The menu was typical of Mexican restaurants, burritos, enchiladas, tamales, fajitas, tacos, etc. Angel and I decided on a combo called ‘Taste of Chevy’s’, an enchilada, tamale, taco, which included beans and rice. Adam went a la carte, two tacos, chicken and beef, soft and hard respectively.
By the time we decided that the salsa just wasn’t very good, and the loud family across from us reached about fifty percent inebriation, the meals arrived. This was fast, too fast Adam said, merely seven or eight minutes after the order was taken. We were suspicious.
Apparently a la carte means ‘one plate per item’, Adam had three small plates, one for each taco and one for the rice. Our combos came on one large plate each, crowded.
Adam liked the rice but wasn’t happy with the tacos. They were laden with tomato chunks and he hates tomatoes. As he picked away at them we jumped into the combos.
The first (or next) disappointment was the beef. They had used ground beef rather than pulled, which in my mind put this place on par with Taco Bell. Real Mexican cooks don’t use ground beef in my mind. The chicken was only marginally better, rough chopped, some of the chunks big enough to choke on, and a little rubbery, though not awful.
The beans were whole in a thick sauce, not the way I like them which is mashed and mingled with a puddle of cheese. It was little more than a serving of generic brown beans. The rice was okay but such a minor player, even a good one, can’t carry a merely mediocre team.
Adam asked for another taco without the tomatoes and stuff, having tired of plucking the two he had. About this time Angel and I decided the tamales were not very good. She said they tasted like pimentos, not normally a bad thing, but in the tamale it was too strong and out of place.
Summary:
Neither Angel nor I finished much of anything; nothing was really bad it was just that nothing was all that good. We discussed the too speedy service, the seven to ten minute order to delivery time. This was a symptom, a clue. We decided it meant that all that was occurring after the order arrived in the kitchen was final assembly, all the cooking having been done in batches earlier. This was not prepared to order, it was assembled to order. This is exactly what Taco Bell does with slightly fewer ingredients.
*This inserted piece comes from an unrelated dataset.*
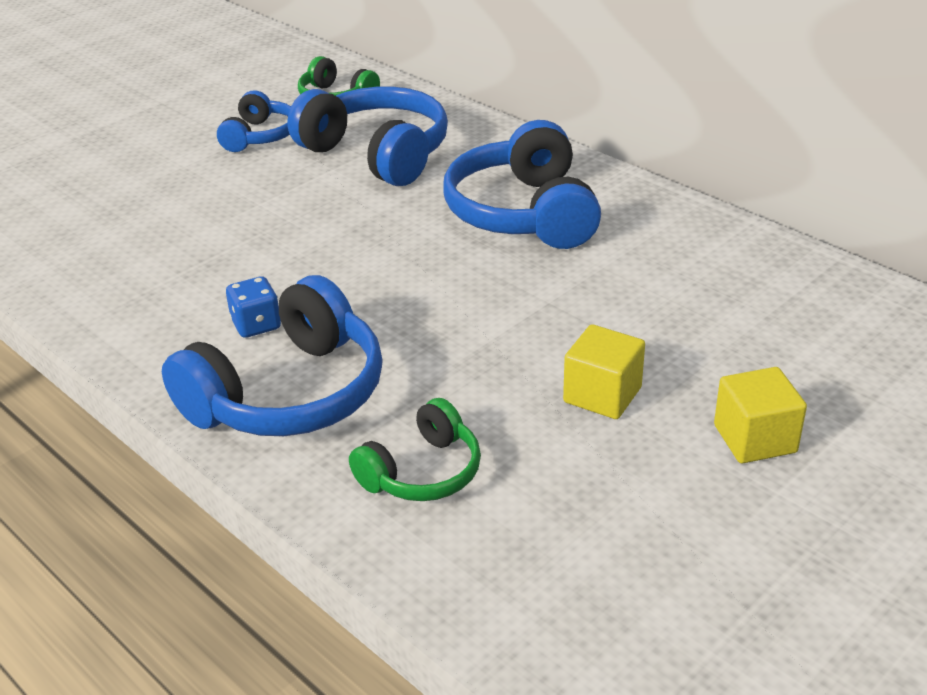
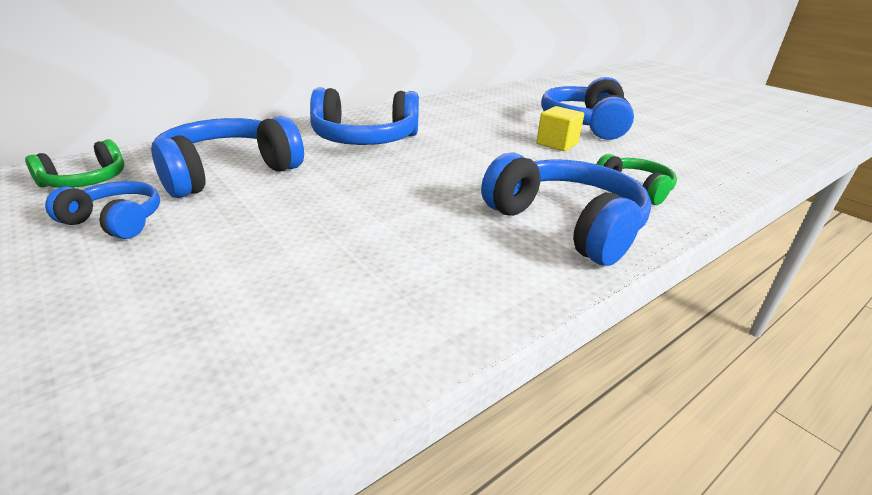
camera: 85 degrees left, 5 degrees down
blue dice [226,277,281,338] -> none
yellow cube [714,367,807,463] -> blue headphones [541,77,634,140]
The service was okay at best; our waitress was friendly and honest, but not especially attentive. They didn’t query us about not actually finishing a single thing, even Adam’s virtually untouched tacos.
The lackluster décor made this place little more than just another franchise restaurant, punctuated by the staff clapping and singing ‘happy,happy birthday’s!’ at a couple of tables, not even in Spanish. They may as well just give up on the pretense and start serving overpriced burgers.
Speaking of price, this round came in at forty eight dollars and change, just over fifty if you add the shorted tip. That’s about fifty percent higher than all the other family owned Mexican places we’ve reviewed. With the possible exception of La Pachanga, it was the least impressive of the lot. I’d rate it about two sombreros out of a possible ten, but only partially because they didn’t even have sombreros.
Take your money and appetite for Mexican fare somewhere else.